I huff out a humorless laugh. Can’t help it. “I built a cabin as far from everyone as possible. That’s not beautiful. That’s just… alone.”

Varro is quiet. In the distance, someone starts singing. Sounds like Draco, drunk and happy.

“What happens after the show?” Varro asks.

“I don’t know.”

“You’re not coming back.”

It’s not a question, but I answer anyway. “I don’t think so.”

“Sulla.” His voice is gentle. Too gentle. “Running won’t fix this.”

“Maybe not. But staying sure as hell isn’t fixing it either.” I straighten. “I need this, Varro. Need to be someone else for a while. Someone who doesn’t carry what I did. Someone without decades of cruelty following him around like a shadow.”

He watches me for a long moment, then nods slowly. “When do you leave?”

“Tuesday morning. Early.” I’ll have to buy tickets, but the decision is settled now.

“Does Laura know?”

“I’ll tell her tomorrow.”

“She’ll try to talk you out of it.”

“I know.”

Another stretch of silence. The music shifts to something slower. I can picture them all down there—paired off, in love, belonging. Everything I’m not.

“For what it’s worth,” Varro says, “I hope you find what you’re looking for.”

“I’m not looking for anything. Just… away.”

“That’s still something to find.” He turns to go, then pauses. “The show has a prize, doesn’t it?”

“Quarter million for first place.”

“You don’t need the money.”

“No.” Laura set up accounts for all of us from the Fortuna gold. I’m independently wealthy and still completely alone. The irony isn’t lost on me.

“Then why do it?”

I could lie. Should lie. But Varro’s been more honest with me than I deserve.

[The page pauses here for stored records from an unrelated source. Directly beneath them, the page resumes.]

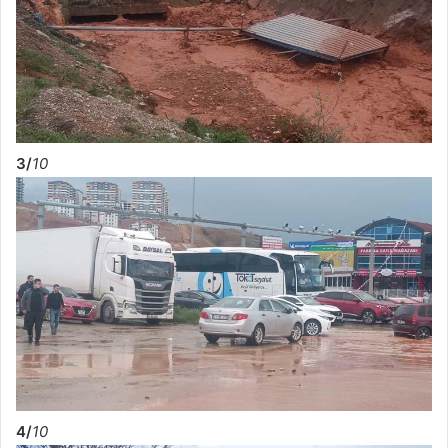
3/
10
4/
10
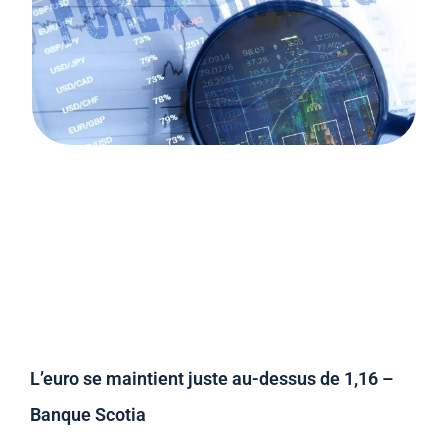
L’euro se maintient juste au-dessus de 1,16 –
Banque Scotia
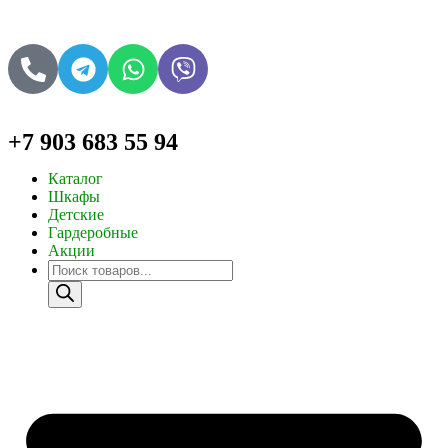
+7 903 683 55 94
Каталог
Шкафы
Детские
Гардеробные
Акции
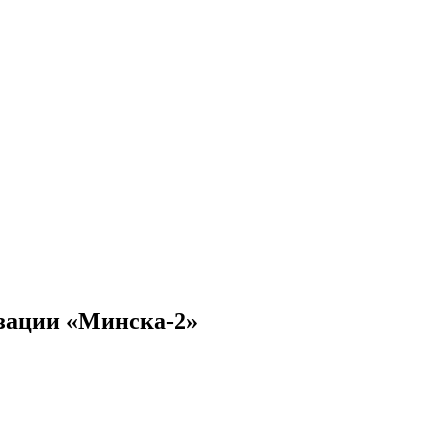
зации «Минска-2»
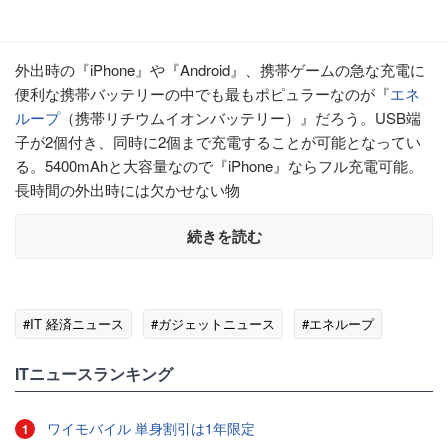
外出時の『iPhone』や『Android』、携帯ゲームの急な充電に
便利な携帯バッテリーの中でも最もポピュラーなのが『
エネ
ループ
（携帯リチウムイオンバッテリー）』だろう。USB端
子が2個付き、同時に2個まで充電することが可能となってい
る。5400mAhと大容量なので『iPhone』ならフル充電可能。
長時間の外出時には欠かせない物
続きを読む
#IT 経済ニュース
#ガジェットニュース
#エネループ
ITニュースランキング
ワイモバイル 単身割引は1年限定
1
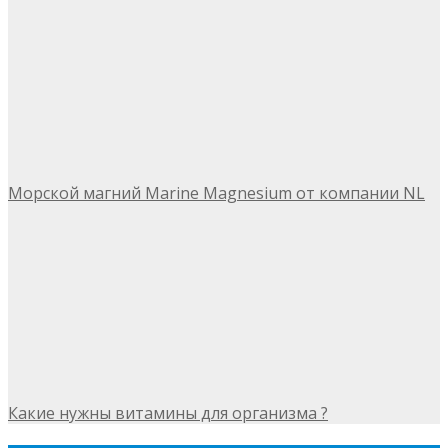
Морской магний Marine Magnesium от компании NL
Какие нужны витамины для организма ?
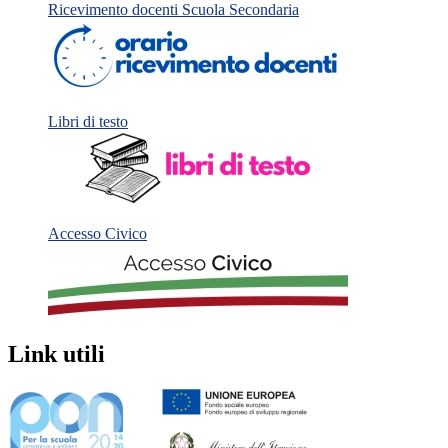
Ricevimento docenti Scuola Secondaria
Libri di testo
Accesso Civico
Link utili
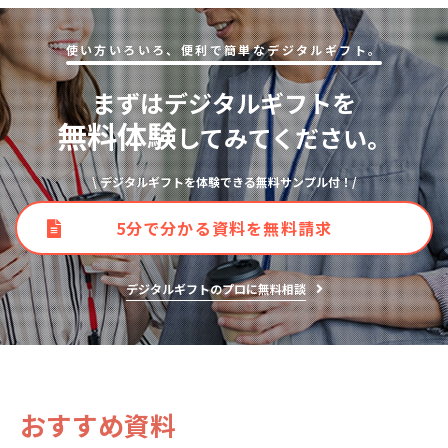
使い⽅いろいろ、便利で簡単なデジタルギフト。
まずはデジタルギフトを
無料体験
してみてください。
\ デジタルギフトを体験できる無料サンプル付！/
5分で分かる資料を無料請求
デジタルギフトのプロに無料相談
おすすめ資料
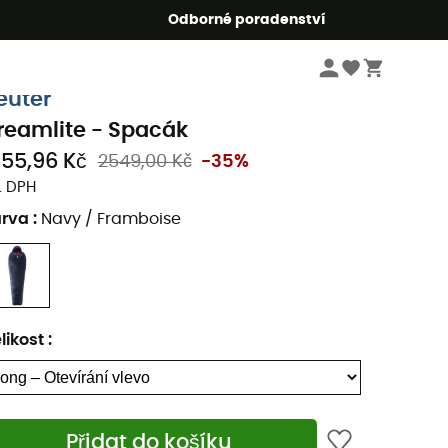
r5
Odborné poradenství
Kempingové vybavení
Kempinkové lůžkoviny
Spacáky
euter
reamlite - Spacák
655,96 Kč
2549,00 Kč
-35%
. DPH
arva
:
Navy / Framboise
likost
:
Přidat do košíku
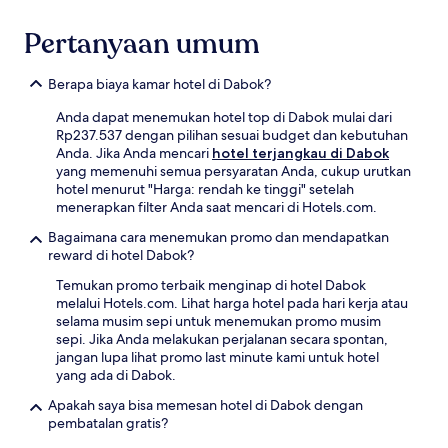
Pertanyaan umum
Berapa biaya kamar hotel di Dabok?
Anda dapat menemukan hotel top di Dabok mulai dari
Rp237.537 dengan pilihan sesuai budget dan kebutuhan
Anda. Jika Anda mencari
hotel terjangkau di Dabok
yang memenuhi semua persyaratan Anda, cukup urutkan
hotel menurut "Harga: rendah ke tinggi" setelah
menerapkan filter Anda saat mencari di Hotels.com.
Bagaimana cara menemukan promo dan mendapatkan
reward di hotel Dabok?
Temukan promo terbaik menginap di hotel Dabok
melalui Hotels.com. Lihat harga hotel pada hari kerja atau
selama musim sepi untuk menemukan promo musim
sepi. Jika Anda melakukan perjalanan secara spontan,
jangan lupa lihat promo last minute kami untuk hotel
yang ada di Dabok.
Apakah saya bisa memesan hotel di Dabok dengan
pembatalan gratis?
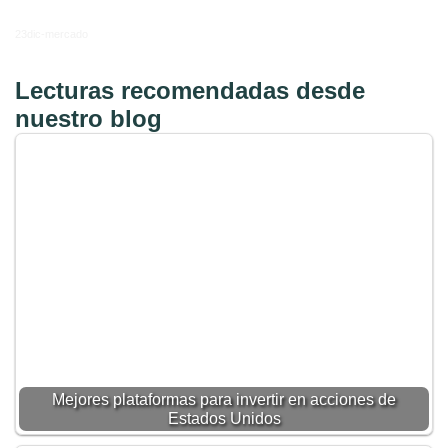
23dic-mercado
Lecturas recomendadas desde
nuestro blog
Mejores plataformas para invertir en acciones de
Estados Unidos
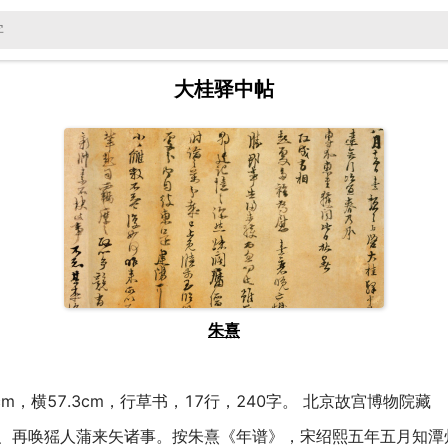
大桂驿中帖
朱熹
cm，横57.3cm，行草书，17行，240字。 北京故宫博
、再唤猺人蒲来矢诸事。按朱熹《年谱》，宋绍熙五年五月知潭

“Because if I stay here, watching all of you be happy while everyone hates me, I’m going to do something stupid.” I meet his gaze. “This is the least stupid option.”

He studies me for a long moment, then nods once. “Good luck, brother.”

The word catches me off-guard. Brother. As if we’re family. As if I belong.

“I’m not your brother,” I say quietly.

“No,” Varro agrees. “But you could be.”

He leaves before I can respond.

I close the door and lean against it, phone still in my hand. The email glows in the darkness.

The physical trials, the background screening, the psychological interviews—months of vetting designed to expose weakness—are already behind me. I passed.

Filming begins April 20. Please confirm your attendance by replying to this email.

One month in the Scottish Highlands. Military challenges. No phones. No contact with the outside world. No one knowing what I really am.

One month to be someone else.

Maybe a month to figure out if there’s anything inside me worth salvaging.

Or maybe a month to prove I’m exactly the monster everyone thinks I am.

Either way, it’s better than staying here. Better than watching Flavius dance with his woman while I rot alone in this cabin I built to keep everyone safe from me.

I type the response with steady fingers, I confirm my attendance. See you April 20th.

Send before I can change my mind.

Outside, the party continues. Inside, I start packing.

Three days until I leave Second Chance Sanctuary.

Funny. I never thought of this place as a second chance for me. Just for everyone else.

Maybe that was the problem all along.